Médico de celebridades é alvo de operação da PF que mira fabricação ilegal de Mounjaro
Polícia também sequestrou veículos de luxo pertencentes aos investigados na ação



Marcos Guedes
Guilherme Seto
O médico e empresário Derek Camargo, conhecido por parcerias com celebridades para divulgação de métodos de emagrecimento, foi um dos alvos de operação da Polícia Federal nesta sexta-feira (10), em São Paulo.
O objetivo da Operação Slim 2 é desarticular organização criminosa dedicada à importação e à fabricação irregular de substância medicamentosa à base de tirzepatida, princípio ativo do Mounjaro.

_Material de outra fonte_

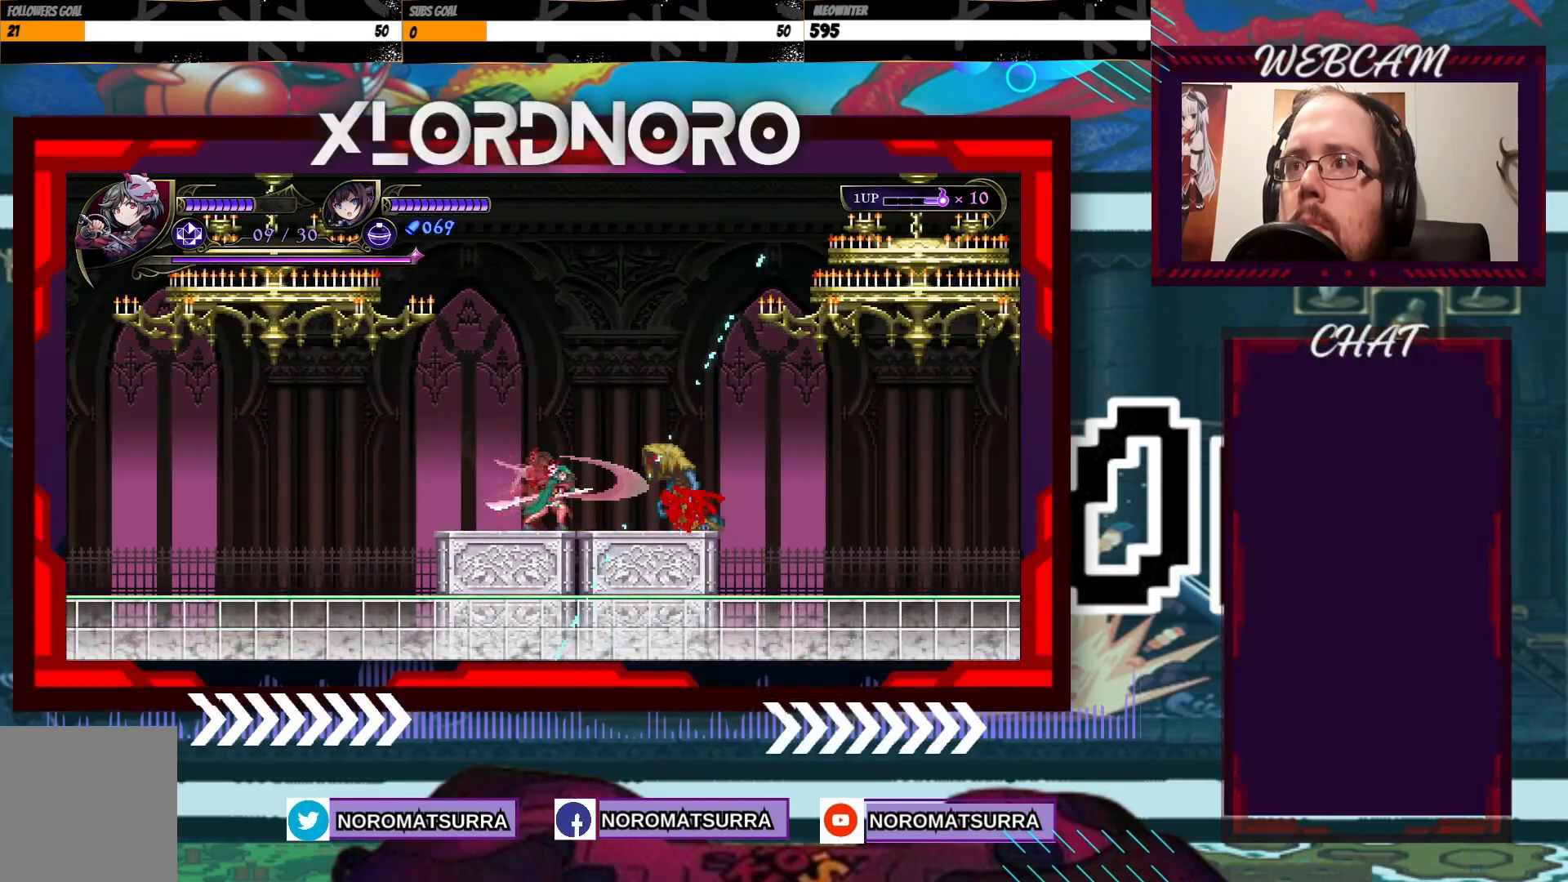
{"buttons": [], "left_stick": "center", "right_stick": "center", "events": [[33, "X", "up"], [117, "X", "down"], [217, "X", "up"], [267, "X", "down"], [367, "X", "up"]]}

Segundo a Polícia Federal, foram cumpridos quatro mandados de busca e apreensão, sendo três na cidade de São Paulo e um em Florianópolis.
As medidas judiciais também incluíram o sequestro de veículos pertencentes aos investigados. O médico já foi visto dirigindo um dos veículos apreendidos, uma Ferrari Purosangue.
Os perfis de Derek Camargo nas redes sociais foram desativados nesta sexta. A reportagem do SBT News o procurou por mensagem de celular, mas não teve resposta até o momento.
O médico é cofundador da empresa Unikka Pharma, uma farmacêutica brasileira de manipulação focada em injetáveis e emagrecimento.
Primeira fase
Em novembro de 2025, a Unikka Pharma foi alvo da primeira fase da Operação Slim, que cumpriu 24 mandados de busca e apreensão com o mesmo objetivo: desarticular profissionais da saúde, clínicas e laboratórios que estavam produzindo remédios para emagrecimento ilegalmente.
Na ocasião, o inquérito da Polícia Federal apontou que os produtos para emagrecimento eram vendidos sem controles mínimos de qualidade e sem licença da Anvisa, colocando os consumidores em risco.
À época, os advogados da empresa disseram que ela nunca vendeu “falso Mounjaro” e que só atende clínicas e médicos, sem comercialização direta ao público geral.
Depois dessa primeira fase, a empresa NR Sports, que gerencia a carreira do jogador Neymar, anunciou a suspensão de contrato de publicidade que tinha com a Unikka Pharma.
Manipulação clandestina

Em julho de 2024, no meio de uma disputa judicial a respeito da compra de cotas da LCA Farmacêutica (empresa à qual a Unikka é ligada), a Coordenadoria de Vigilância em Saúde (Covisa) interditou a empresa após identificar irregularidades sanitárias.
Documentos obtidos pelo SBT News mostram que a empresa foi acusada de manipulação e comercialização de forma clandestina de medicamentos de grandes farmacêuticas, então detentoras das patentes de canetas emagrecedoras.
Uma ata de reunião com a Covisa revela que a empresa manipulou e comercializou os ativos semaglutida (princípio ativo do Ozempic) e tirzepatida sem garantias de pureza, segurança ou eficácia, em desacordo com as normas das fabricantes.
O estabelecimento chegou a ser interditado e a empresa foi imediatamente proibida de manipular e comercializar fórmulas com essas substâncias desde então. A reunião também apontou falhas nas áreas de controle de qualidade da farmácia.
O processo sobre a compra das cotas foi encerrado em outubro de 2025, após desistência do autor.
Defesa
Em nota, o advogado Daniel Leon Bialski, que representa Camargo, afirma que "a operação é abusiva e arbitrária" e que irá apresentar "todos recursos para que os tribunais assim reconheçam o quanto antes".